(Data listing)
----------------------------------------
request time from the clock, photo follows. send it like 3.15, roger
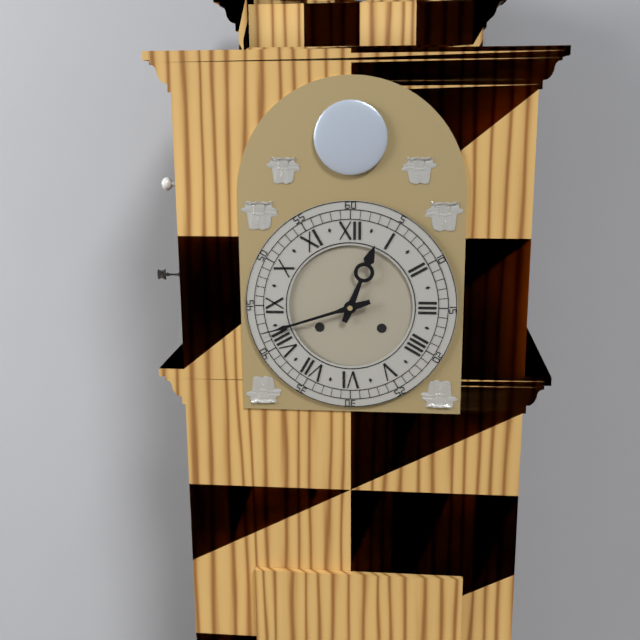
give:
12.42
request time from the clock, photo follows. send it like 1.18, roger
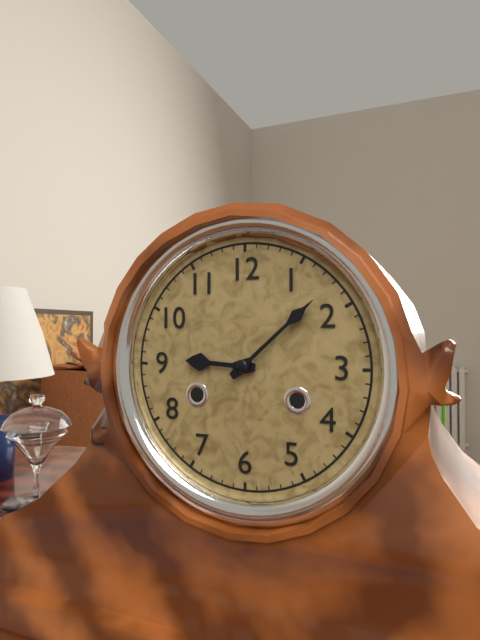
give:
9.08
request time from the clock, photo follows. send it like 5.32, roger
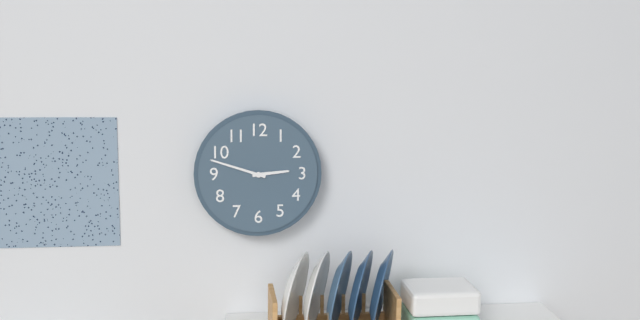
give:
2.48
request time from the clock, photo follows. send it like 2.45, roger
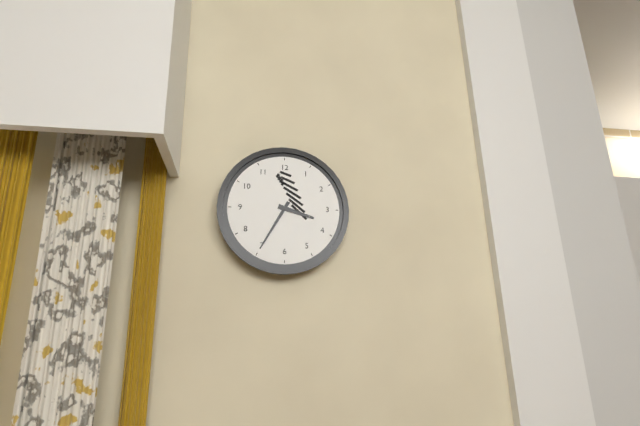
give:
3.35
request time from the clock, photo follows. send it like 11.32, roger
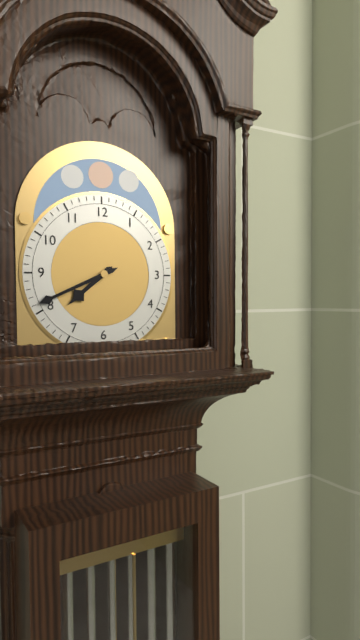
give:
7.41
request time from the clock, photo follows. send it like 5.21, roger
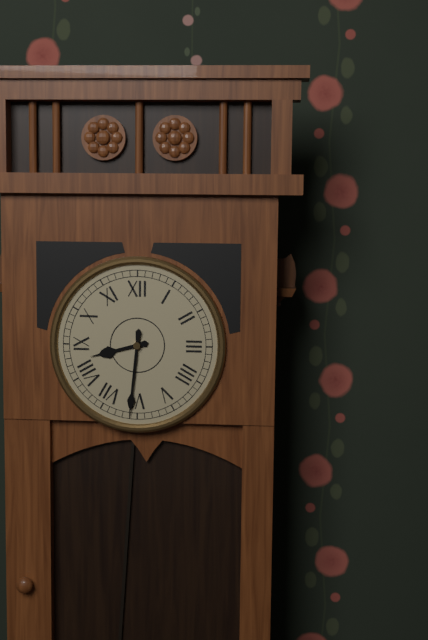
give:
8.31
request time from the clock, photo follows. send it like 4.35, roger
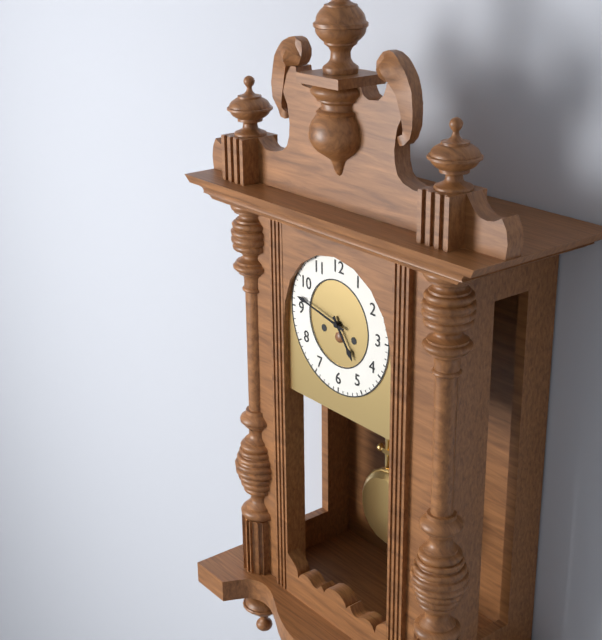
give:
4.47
----------------------------------------
GIVEN INSTRUCTION — Convert all the records into a JSON list of strings with one string per line. Skip blank lines and leave the pictures out.

RESULT OF THE EXERCISE —
[
  "request time from the clock, photo follows. send it like 3.15, roger",
  "give:",
  "12.42",
  "request time from the clock, photo follows. send it like 1.18, roger",
  "give:",
  "9.08",
  "request time from the clock, photo follows. send it like 5.32, roger",
  "give:",
  "2.48",
  "request time from the clock, photo follows. send it like 2.45, roger",
  "give:",
  "3.35",
  "request time from the clock, photo follows. send it like 11.32, roger",
  "give:",
  "7.41",
  "request time from the clock, photo follows. send it like 5.21, roger",
  "give:",
  "8.31",
  "request time from the clock, photo follows. send it like 4.35, roger",
  "give:",
  "4.47"
]